Muna Mussie sulle tracce emiliane dell’Eritrea

Nella Project Room del MAMbo si racconta di quando nel capoluogo emiliano dal 1972 al 1991 si tennero congressi e festival eritrei molto frequentati dalle comunità diasporiche di varie parti del mondo

Muna Mussie
Stefano Luppi |  | Bologna

Perché una delle principali strade di Asmara, la capitale dell’Eritrea dal 2017 patrimonio Unesco per gli edifici Art déco, modernisti e razionalisti eretti durante l’occupazione coloniale italiana, è denominata «Bologna Street»?

I motivi che legano la città felsinea alla popolosa città africana riguardano il fatto che Bologna dal 1972 al 1991 si tennero congressi e festival eritrei molto frequentati dalle comunità diasporiche eritree di varie parti del mondo (dall’America ai Paesi arabi) e importanti incontri legati al sostegno alla lotta armata per l’indipendenza che dal 1961 lo stato ex «italiano» ingaggiò con l’Etiopia.

Così nel 1993 l’allora presidente dell’Eritrea Isaias Afewerki intitolò a Bologna 500 metri del centro cittadino in riconoscenza del ruolo sostenuto nella lotta d’indipendenza. Al MAMbo, fino al 10 settembre, questa vicenda storica e politica viene «tradotta» con il linguaggio dell’arte grazie alla mostra «Bologna St.173, Un viaggio a ritroso.

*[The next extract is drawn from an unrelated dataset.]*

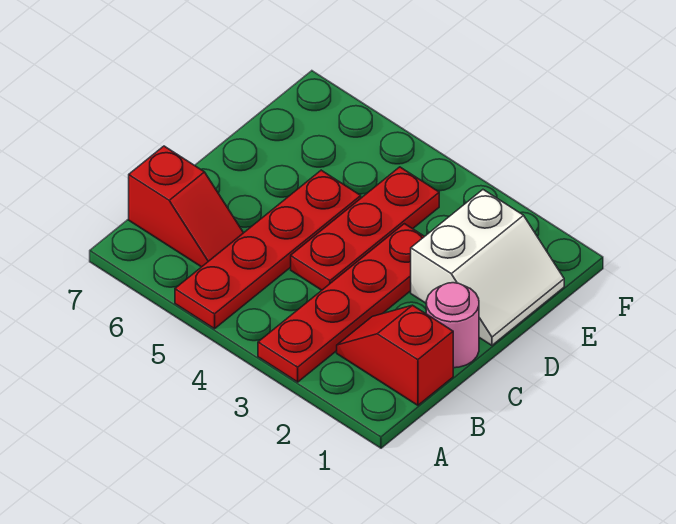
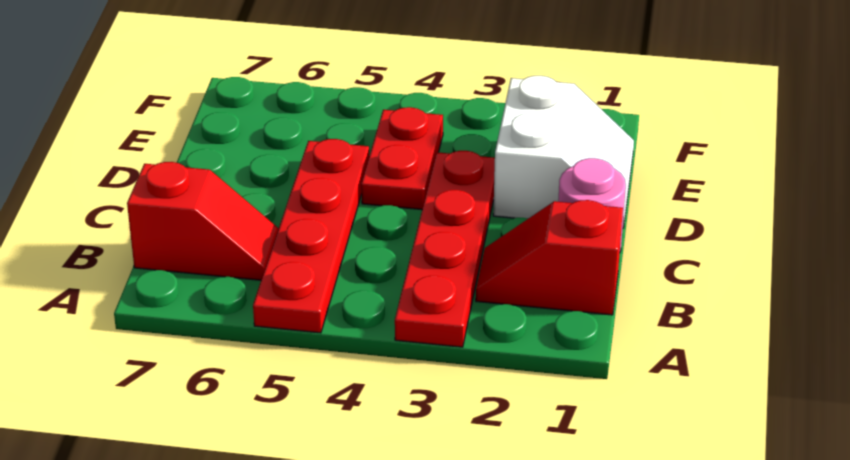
red 1x3 plate [291,167,439,290] -> red 1x2 plate [361,107,443,210]

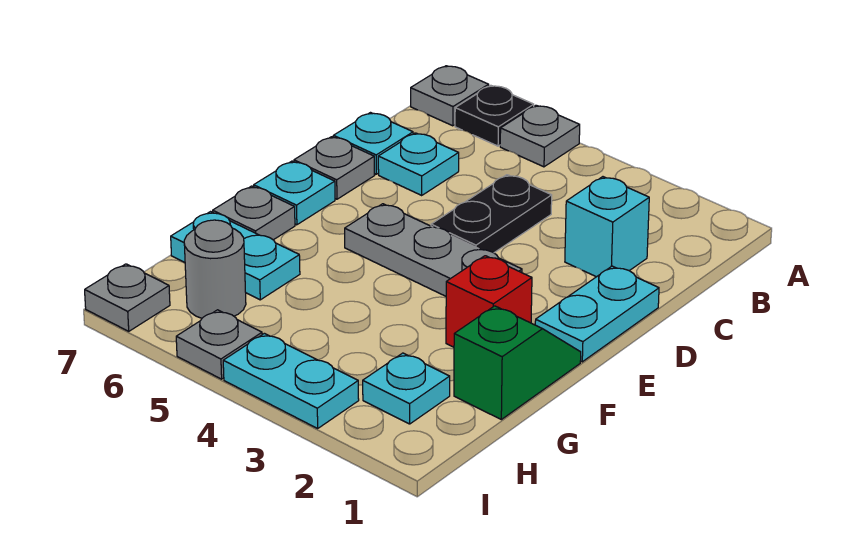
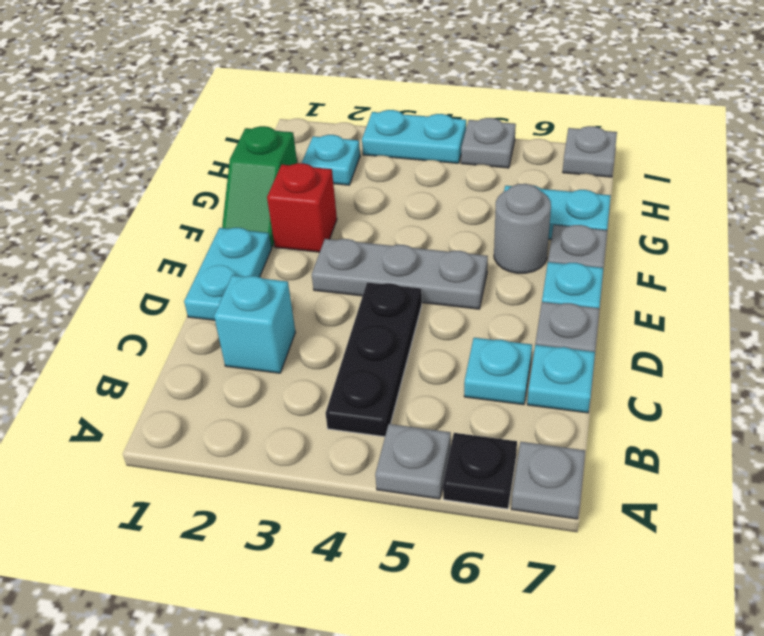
black 1x2 plate [431,175,552,253] -> black 1x3 plate [326,282,422,437]
grey 1x1 round brick [184,220,246,318] -> grey 1x1 round brick moved to [494,184,551,273]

Congressi e Festival Eritrei a Bologna», allestita nella Project Room del museo, curata da Francesca Verga insieme all’Archive Ensemble, per tracciare un percorso e una mappatura dei congressi bolognesi.

Lo si fa grazie al lavoro dell’artista eritrea Muna Mussie (1978), di stanza a Bologna, che attraverso la sua pratica artistica analizza e mette in connessione con la sua memoria personale i materiali documentari tra cui molte immagini e video di Giorgio Lolli, rintracciati in archivi come quelli del Comune, della biblioteca Amílcar Cabral, dell’Archivio nazionale del film di famiglia, di «il Resto del Carlino» e molti altri ancora.

Per questo dialogo Mussie utilizza sue opere di precedenti progetti e altre realizzate appositamente, per esempio quelle ispirate ad antiche danze tradizionali africane che hanno al centro la figura dell’uroboro, l’iconico serpente che si morde o inghiotte la propria coda dando vita a un cerchio senza inizio e senza fine.
Questa figura assurge in mostra a metafora dell’eterno ritorno, un ciclo che comprende al proprio interno la fine e un nuovo inizio: da citare. Tra tutte, l’opera «Uroboro», un ricamo su riproduzione di pelle di serpente. Tra i lavori esposti anche «Nezela» del 2021, un intervento che richiama titoli di vari enti ricamati con tessuti in garza e filo di cotone verde; e poi ancora, i nastri adesivi «Sole (l’alba di una pace o il tramonto di una guerra)» del 2023, le otto serigrafie su carta «Metallica» e «Popcorn/fiore», scultura in 3d con rifiniture in peltro che domina il centro della sala.

Una decina le opere in mostra, sufficienti a definire la pratica di Muna Mussie, che si nutre del gesto, della visione e della parola per richiamarte l’attenzione sulla memoria, sull’oblio e sulla storia del suo popolo, evocato anche attraverso i materiali utilizzati.